Pasaron los tres años dedicados a estudiar a los filósofos griegos, las ironías de Sócrates, los diálogos de Platón o las sátiras de Diógenes, aprendí a declamar bonitas frases en exquisito latín y a meterme en pleitos gratuitos con mis colegas sobre asuntos banales, poniendo a prueba mi capacidad de persuasión, locuacidad y razonamiento. Después de obtener la tablilla sellada por el rhetor con su aprobación, y con ella el preciado título, me incorporé de lleno a ayudar en sus empresas al liberto de confianza del abuelo, Demetrio, un ya anciano cretense que había sido la mano derecha de la casa de Publio Antonio durante el inicio del negocio y que administraba a su antojo las cuentas de la producción de los lagares durante las largas ausencias de mi padre.
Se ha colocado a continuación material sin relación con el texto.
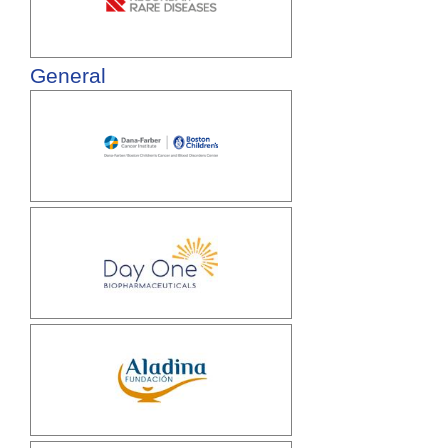
General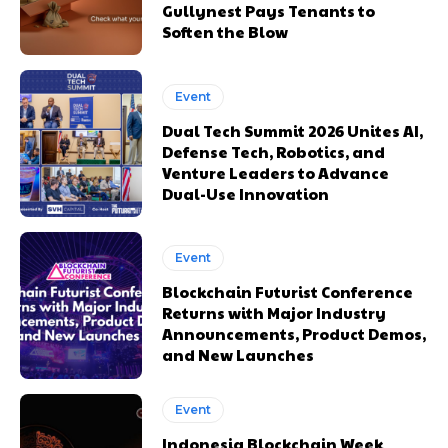
Gullynest Pays Tenants to
Soften the Blow
Event
Dual Tech Summit 2026 Unites AI,
Defense Tech, Robotics, and
Venture Leaders to Advance
Dual-Use Innovation
Event
Blockchain Futurist Conference
Returns with Major Industry
Announcements, Product Demos,
and New Launches
Event
Indonesia Blockchain Week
El abuelo le había concedido la manumisión en su testamento, pero ello no fue óbice para que el ya libre Demetrio Antonio siguiese igual de entregado al negocio familiar. El viejo albacea estaba cada vez más limitado en sus lentos movimientos a causa de una extraña afección crónica que le inmovilizaba la pierna izquierda. Dicho mal iba siempre acompañado de un tremendo y punzante dolor que le dejaba aterido. A todo ello se sumaba un velo cristalino en sus ojos que le impedía ver con claridad las cuentas. Me convertí en sus ojos y sus piernas, yendo de aquí para allá con sus directrices, acompañándolo a la basílica y aprendiendo de él el noble arte del comercio y la correcta gestión económica de los recursos siempre limitados. Siempre estaré agradecido de los consejos de aquel viejo loco.